De verdere beoordeling van het hoger beroep
1. Het hof blijft bij wat in het tussenarrest is overwogen en beslist.
2. Bij dit tussenarrest heeft het hof [appellant] toegelaten tot het leveren van het bewijs van (i) zijn stelling dat de handtekening geplaatst op de schriftelijke overeenkomst van opdracht van 2 december 2014, zoals door [geïntimeerde] in kopie is overgelegd bij de inleidende dagvaarding, afkomstig is van [geïntimeerde] zelf, (ii) dat partijen een relatie- en boetebeding zijn overeengekomen, (iii) dat partijen een verrekeningsafspraak hebben gemaakt en (iv) dat, en hoe vaak, [geïntimeerde] het relatiebeding heeft overtreden.
3. [appellant] heeft zichzelf en [A] als getuigen laten horen. Hij heeft verder in het kader van zijn bewijsopdracht stukken in het geding gebracht.
[geïntimeerde] heeft afgezien van contra-enquête.
Ad (i): handtekening
4. [appellant] heeft als (partij)getuige verklaard:
‘Ik huur zzp’ers in die ik altijd een overeenkomst van opdracht laat tekenen. Dat is een standaardovereenkomst zoals de overeenkomst die ik in deze procedure heb overgelegd. Ik bewaarde deze overeenkomsten destijds alleen digitaal. De overeenkomst met [geïntimeerde] is getekend op de locatie [locatie] in [plaats]. Ik had daar een kantoor. [geïntimeerde] kwam bij mij op kantoor, samen met een aantal andere zzp’ers, onder andere [A] . [A] was dus ook aanwezig op 2 december 2014 toen [geïntimeerde] de overeenkomst ondertekende. Na ondertekening heb ik de overeenkomst gescand en digitaal opgeslagen. We zaten aan een grote tafel. [A] heeft eenzelfde overeenkomst ondertekend.
(…)
Ik weet niet of [A] op dezelfde dag eenzelfde overeenkomst heeft ondertekend. Ik weet wel dat [A] erbij aanwezig was toen [geïntimeerde] de overeenkomst ondertekende. De jongens kwamen bij mij op het werk. (…) Op het moment dat [geïntimeerde] de overeenkomst ondertekende, waren er nog twee andere personen die arbeidsovereenkomsten hebben ondertekend. Dat waren [B] en [C] . [geïntimeerde] was op dat moment de enige die een overeenkomst van opdracht ondertekende. Ik kan mij dat goed herinneren. Ik denk dat [geïntimeerde] de originele overeenkomst heeft meegenomen. Ik heb het origineel zelf niet bewaard, omdat ik de overeenkomsten digitaal bewaarde.
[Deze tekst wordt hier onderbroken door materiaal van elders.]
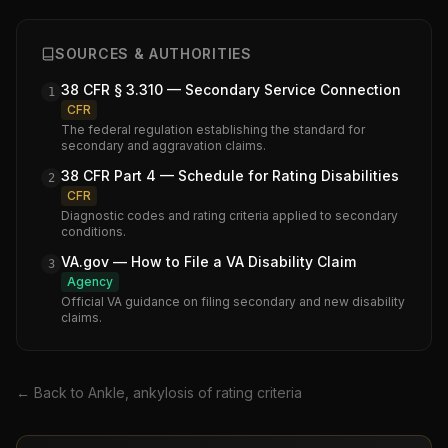
SOURCES & AUTHORITIES
38 CFR § 3.310 — Secondary Service Connection
1
CFR
The federal regulation establishing the standard for
secondary and aggravation claims.
38 CFR Part 4 — Schedule for Rating Disabilities
2
CFR
Diagnostic codes and rating criteria applied to secondary
conditions.
VA.gov — How to File a VA Disability Claim
3
Agency
Official VA guidance on filing secondary and new disability
claims.
← Back to
Ankle, ankylosis of
rating criteria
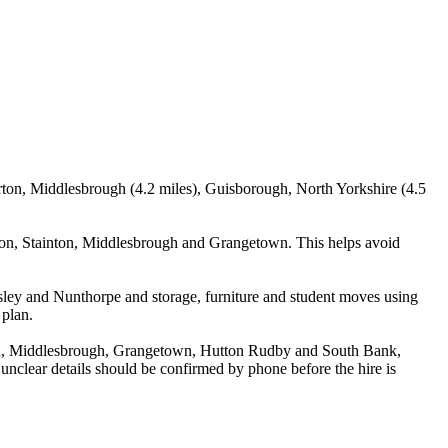
arton, Middlesbrough (4.2 miles), Guisborough, North Yorkshire (4.5
ton, Stainton, Middlesbrough and Grangetown. This helps avoid
sley and Nunthorpe and storage, furniture and student moves using
 plan.
ton, Middlesbrough, Grangetown, Hutton Rudby and South Bank,
y unclear details should be confirmed by phone before the hire is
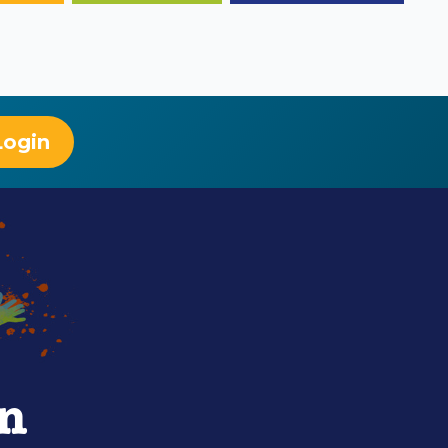
Login
rn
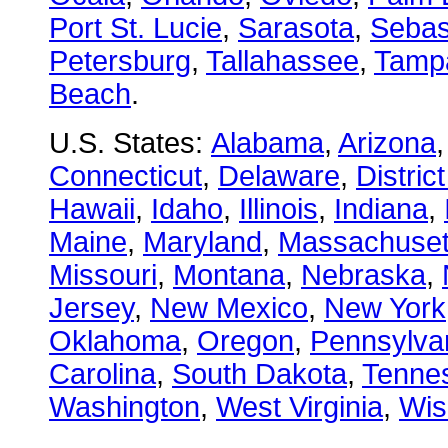
Port St. Lucie
,
Sarasota
,
Sebas
Petersburg
,
Tallahassee
,
Tamp
Beach
.
U.S. States:
Alabama
,
Arizona
Connecticut
,
Delaware
,
Distric
Hawaii
,
Idaho
,
Illinois
,
Indiana
,
Maine
,
Maryland
,
Massachuset
Missouri
,
Montana
,
Nebraska
,
Jersey
,
New Mexico
,
New York
Oklahoma
,
Oregon
,
Pennsylva
Carolina
,
South Dakota
,
Tenne
Washington
,
West Virginia
,
Wis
Ik heb de overeenkomst niet aan [geïntimeerde] gemaild.
Nu u mij de verklaring voorleest, merk ik op dat ik niet zeker weet wanneer [A] zijn overeenkomst van opdracht heeft ondertekend. Ik zou dat moeten nakijken.’
[A] heeft verklaard:
‘Ik heb als zzp’er voor [appellant] gewerkt in de periode van 2014 tot 2016. U toont mij de overeenkomst van opdracht met de handtekening van [geïntimeerde] eronder. Ik heb eenzelfde overeenkomst ondertekend in 2014. De exacte datum weet ik niet. Ik weet wel dat het op dezelfde dag was waarop [geïntimeerde] de overeenkomst ondertekende. Wij zaten in dezelfde ruimte toen wij de overeenkomsten ondertekenden. Ik kende hem vaag van vroeger. Ik herkende hem toen ik hem bij [appellant] op kantoor zag. Ik heb niet gezien dat [geïntimeerde] getekend heeft, maar ik heb hem wel met een pen in zijn hand gezien. Wij zaten met zijn allen aan een tafel. Ik heb mijn handtekening gezet en ik ben weggegaan. Ik heb een kopie van de overeenkomst meegekregen. Nu u het mij vraagt, weet ik niet of het een kopie of het origineel was. Dat zou ik moeten nakijken. (…)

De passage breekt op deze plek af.